Investors have pushed up stock prices following recent regional bank mergers of equals, and the latest deal is no exception despite a heightened level of integration risk.
After the Dec. 9 announcement that Independent Bank Group Inc. would buy Texas Capital Bancshares Inc. in a $3.1 billion deal, shares in both banks rallied. Independent's stock closed the day 4.0% higher while Texas Capital shares popped 9.7%. The SNL US Bank and Thrift index was relatively flat, down 0.3%. After the merger, Independent Bank will have $12.63 billion of deposits in Texas, making it No. 7 in deposit market share in the state. The ranking caps deposits at $1 billion per branch to better represent retail deposit market share.
Equity analysts said the dramatically different business models for the two banks could complicate talent retention. Michael Rose, an analyst for Raymond James & Associates, downgraded Independent Bank to "market perform" from "outperform" in a Dec. 10 note. In addition to concerns about cultural and business line integration, Rose wrote that the pro forma bank's valuation offered a balanced risk-reward proposition.
"The deal appears to have come together in pretty short order. My take from the [deal] call is there is still a lot to be worked through," Rose said in an interview. "They're obviously very early in the process."
But investors appear to be more interested in financial metrics than integration risk, and the Independent-Texas Capital MOE ticked all the right boxes. The deal is immediately accretive to tangible book value and the banks project it will be 26% accretive to the first full year of earnings for Independent Bank and 14% to Texas Capital's earnings.
"There are a lot of unanswered questions," Rose said. "But the reason why both stocks are up is the numbers on a pro forma basis look pretty good. It passes the sniff test."
Independent Bank's stock was priced at 212% of tangible book at market close on Dec. 6, the last trading session before the deal announcement. With Texas Capital's stock at 113% of tangible book, the merger math was compelling to investors and analysts.
"This deal announcement was able to unlock some value and it appears that one plus one was more than two, and it was driven by the financial metrics," said John Rodis, an analyst for Janney Montgomery Scott.
In a Dec. 9 note, Rodis maintained his "neutral" rating on Texas Capital and raised his price target. He said in an interview that he was not overly concerned about integrating Texas Capital's national business lines into Independent Bank's regional-focused approach to banking.

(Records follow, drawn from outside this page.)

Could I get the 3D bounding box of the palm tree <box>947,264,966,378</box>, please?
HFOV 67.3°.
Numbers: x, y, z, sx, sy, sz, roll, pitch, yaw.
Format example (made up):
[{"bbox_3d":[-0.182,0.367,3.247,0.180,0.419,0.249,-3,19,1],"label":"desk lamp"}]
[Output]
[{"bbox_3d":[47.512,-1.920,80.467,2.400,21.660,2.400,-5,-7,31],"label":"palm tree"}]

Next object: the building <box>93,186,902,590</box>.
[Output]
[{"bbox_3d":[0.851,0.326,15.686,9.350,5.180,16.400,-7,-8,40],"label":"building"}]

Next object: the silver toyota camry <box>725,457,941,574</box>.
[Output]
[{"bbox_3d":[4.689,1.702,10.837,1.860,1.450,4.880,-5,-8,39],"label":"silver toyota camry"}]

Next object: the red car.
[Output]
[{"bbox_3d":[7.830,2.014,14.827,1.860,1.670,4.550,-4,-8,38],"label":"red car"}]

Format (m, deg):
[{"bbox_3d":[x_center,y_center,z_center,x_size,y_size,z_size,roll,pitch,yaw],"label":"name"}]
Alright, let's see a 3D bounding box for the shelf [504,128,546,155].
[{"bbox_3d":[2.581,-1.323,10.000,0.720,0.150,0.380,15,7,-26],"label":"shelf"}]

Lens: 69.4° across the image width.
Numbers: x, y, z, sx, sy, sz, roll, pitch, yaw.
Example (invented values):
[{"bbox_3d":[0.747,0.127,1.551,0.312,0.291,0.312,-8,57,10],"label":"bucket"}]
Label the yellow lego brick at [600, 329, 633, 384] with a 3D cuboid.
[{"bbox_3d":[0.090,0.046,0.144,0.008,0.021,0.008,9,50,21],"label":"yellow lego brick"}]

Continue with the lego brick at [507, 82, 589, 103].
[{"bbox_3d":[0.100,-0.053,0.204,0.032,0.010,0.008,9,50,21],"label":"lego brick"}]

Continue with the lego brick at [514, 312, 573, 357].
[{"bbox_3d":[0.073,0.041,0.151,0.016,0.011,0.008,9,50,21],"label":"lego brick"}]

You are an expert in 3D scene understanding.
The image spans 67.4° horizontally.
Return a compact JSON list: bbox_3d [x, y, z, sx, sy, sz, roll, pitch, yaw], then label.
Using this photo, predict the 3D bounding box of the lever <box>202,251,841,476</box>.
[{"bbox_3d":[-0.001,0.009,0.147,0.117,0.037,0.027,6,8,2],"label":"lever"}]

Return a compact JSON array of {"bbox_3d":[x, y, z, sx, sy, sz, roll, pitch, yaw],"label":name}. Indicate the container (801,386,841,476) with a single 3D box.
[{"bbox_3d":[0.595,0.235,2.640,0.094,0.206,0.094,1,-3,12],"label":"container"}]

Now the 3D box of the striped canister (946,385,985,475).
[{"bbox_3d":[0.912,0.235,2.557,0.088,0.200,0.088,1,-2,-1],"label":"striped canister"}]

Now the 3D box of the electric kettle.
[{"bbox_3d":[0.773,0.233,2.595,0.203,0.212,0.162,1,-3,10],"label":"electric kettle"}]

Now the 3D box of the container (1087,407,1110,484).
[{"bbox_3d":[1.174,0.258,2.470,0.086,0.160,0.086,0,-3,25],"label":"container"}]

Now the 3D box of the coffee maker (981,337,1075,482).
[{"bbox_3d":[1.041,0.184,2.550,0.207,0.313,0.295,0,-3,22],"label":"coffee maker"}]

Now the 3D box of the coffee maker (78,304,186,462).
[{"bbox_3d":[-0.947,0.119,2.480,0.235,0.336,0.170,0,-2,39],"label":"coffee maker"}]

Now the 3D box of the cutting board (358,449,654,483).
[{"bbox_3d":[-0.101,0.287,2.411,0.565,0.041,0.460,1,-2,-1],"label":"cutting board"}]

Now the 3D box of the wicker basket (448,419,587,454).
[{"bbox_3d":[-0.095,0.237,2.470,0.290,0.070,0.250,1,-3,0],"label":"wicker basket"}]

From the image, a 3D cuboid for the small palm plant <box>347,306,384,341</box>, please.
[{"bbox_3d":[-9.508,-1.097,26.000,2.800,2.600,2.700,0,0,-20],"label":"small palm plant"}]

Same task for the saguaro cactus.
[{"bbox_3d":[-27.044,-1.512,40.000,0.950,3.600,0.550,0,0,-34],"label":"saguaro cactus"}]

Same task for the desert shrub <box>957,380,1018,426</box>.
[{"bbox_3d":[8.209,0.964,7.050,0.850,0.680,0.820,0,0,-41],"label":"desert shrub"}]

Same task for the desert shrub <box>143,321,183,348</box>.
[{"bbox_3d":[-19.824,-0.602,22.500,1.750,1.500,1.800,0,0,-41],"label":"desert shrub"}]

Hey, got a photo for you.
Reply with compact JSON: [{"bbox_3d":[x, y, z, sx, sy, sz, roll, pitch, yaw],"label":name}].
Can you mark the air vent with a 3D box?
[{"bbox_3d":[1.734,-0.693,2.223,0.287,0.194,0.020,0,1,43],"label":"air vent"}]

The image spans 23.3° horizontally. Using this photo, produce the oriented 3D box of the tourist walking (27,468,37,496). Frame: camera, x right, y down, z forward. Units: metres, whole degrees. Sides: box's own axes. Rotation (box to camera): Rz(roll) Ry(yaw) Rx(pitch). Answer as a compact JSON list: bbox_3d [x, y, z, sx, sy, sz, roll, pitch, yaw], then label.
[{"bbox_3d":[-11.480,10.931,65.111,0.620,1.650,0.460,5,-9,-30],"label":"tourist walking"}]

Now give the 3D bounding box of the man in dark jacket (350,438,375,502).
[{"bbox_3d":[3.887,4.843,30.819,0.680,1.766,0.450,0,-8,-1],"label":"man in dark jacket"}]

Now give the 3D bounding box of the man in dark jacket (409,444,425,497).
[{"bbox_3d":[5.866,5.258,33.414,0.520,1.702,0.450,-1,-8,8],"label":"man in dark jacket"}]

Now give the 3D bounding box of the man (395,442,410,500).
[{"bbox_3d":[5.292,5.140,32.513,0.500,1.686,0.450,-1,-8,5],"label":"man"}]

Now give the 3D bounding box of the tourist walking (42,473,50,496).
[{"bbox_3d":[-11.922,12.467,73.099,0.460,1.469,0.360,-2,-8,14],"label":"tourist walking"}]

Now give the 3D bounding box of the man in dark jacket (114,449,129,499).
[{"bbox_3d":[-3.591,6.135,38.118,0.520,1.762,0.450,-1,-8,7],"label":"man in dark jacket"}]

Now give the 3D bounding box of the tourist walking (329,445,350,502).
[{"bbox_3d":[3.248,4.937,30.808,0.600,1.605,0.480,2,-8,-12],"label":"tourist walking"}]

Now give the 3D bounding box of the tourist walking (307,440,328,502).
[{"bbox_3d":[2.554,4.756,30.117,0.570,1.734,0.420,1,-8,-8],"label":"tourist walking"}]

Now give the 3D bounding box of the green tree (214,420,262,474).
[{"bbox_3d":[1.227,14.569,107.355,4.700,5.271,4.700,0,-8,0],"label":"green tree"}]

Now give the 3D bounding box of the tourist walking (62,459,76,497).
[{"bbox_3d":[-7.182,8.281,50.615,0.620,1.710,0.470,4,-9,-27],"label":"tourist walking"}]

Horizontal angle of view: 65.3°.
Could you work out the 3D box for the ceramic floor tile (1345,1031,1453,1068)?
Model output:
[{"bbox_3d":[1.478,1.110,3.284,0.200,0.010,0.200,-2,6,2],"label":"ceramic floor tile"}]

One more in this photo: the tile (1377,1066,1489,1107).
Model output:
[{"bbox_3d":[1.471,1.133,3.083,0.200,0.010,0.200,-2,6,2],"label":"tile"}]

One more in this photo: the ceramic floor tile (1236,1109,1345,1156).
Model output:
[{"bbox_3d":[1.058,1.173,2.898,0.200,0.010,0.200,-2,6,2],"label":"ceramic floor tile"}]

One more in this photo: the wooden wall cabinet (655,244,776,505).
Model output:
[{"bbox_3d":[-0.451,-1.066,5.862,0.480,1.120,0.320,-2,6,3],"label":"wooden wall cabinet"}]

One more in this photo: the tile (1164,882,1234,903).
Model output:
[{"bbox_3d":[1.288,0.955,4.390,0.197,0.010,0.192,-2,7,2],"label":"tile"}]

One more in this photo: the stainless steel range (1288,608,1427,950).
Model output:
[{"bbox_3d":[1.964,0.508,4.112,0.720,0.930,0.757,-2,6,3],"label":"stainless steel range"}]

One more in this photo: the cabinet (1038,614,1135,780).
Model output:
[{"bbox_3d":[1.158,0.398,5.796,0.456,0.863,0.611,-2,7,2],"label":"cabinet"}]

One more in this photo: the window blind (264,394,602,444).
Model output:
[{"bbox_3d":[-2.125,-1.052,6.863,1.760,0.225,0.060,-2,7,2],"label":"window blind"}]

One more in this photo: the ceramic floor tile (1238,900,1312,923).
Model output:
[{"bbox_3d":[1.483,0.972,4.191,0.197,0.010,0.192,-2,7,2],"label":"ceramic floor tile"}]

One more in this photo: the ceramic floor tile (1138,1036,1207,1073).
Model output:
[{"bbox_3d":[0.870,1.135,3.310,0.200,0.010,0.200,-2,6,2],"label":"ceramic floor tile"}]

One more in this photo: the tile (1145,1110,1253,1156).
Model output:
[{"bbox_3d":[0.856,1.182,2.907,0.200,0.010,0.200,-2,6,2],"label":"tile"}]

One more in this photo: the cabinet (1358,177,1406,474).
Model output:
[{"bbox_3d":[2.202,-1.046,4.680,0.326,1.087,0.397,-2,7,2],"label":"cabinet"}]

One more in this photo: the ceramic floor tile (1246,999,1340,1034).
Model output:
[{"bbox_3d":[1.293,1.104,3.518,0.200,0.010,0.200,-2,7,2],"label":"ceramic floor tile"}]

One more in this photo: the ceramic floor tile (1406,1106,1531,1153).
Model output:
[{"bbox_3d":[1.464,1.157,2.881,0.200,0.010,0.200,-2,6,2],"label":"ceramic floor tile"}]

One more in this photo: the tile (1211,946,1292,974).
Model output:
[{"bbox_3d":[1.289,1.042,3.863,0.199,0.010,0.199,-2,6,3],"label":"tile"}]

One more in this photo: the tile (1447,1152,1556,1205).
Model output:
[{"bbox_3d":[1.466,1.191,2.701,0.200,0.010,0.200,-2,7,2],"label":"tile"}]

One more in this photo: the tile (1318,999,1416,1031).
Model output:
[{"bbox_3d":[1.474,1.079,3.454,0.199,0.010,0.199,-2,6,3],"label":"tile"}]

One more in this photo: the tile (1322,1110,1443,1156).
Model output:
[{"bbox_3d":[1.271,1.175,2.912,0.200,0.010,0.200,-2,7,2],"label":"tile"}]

"I think it all comes down to people," Rodis said. "If you have the right people in place and the right checks and balances, it should mitigate the risk. [Texas Capital has] always been fairly methodical about looking to invest in new businesses and being methodical in taking their approach and taking their time."
Other analysts expressed some concerns. In Rose's Dec. 10 downgrade note, the analyst team wrote that they have confidence in Independent Bank Chairman David Brooks, who will serve as chairman and CEO of the combined company. But they also wrote that even the best-planned deals do not always play out as expected, leaving the analysts "content for now to watch this transaction as it develops from the sidelines given questions we have around business line and cultural integration."
Analysts at Keefe Bruyette & Woods called potential attrition of Texas Capital bankers "one of the larger risks that this merger may face." Still, the analysts remained constructive on Independent Bank, reiterating an "outperform" rating with a target price of $63 per share. The analysts echoed Rodis and Rose in applauding the projected profitability targets and other deal metrics.
"While we don't have a [2022 estimate] in place yet, it appears there will be continued operating leverage pushing profitability levels higher over time," the KBW analysts wrote.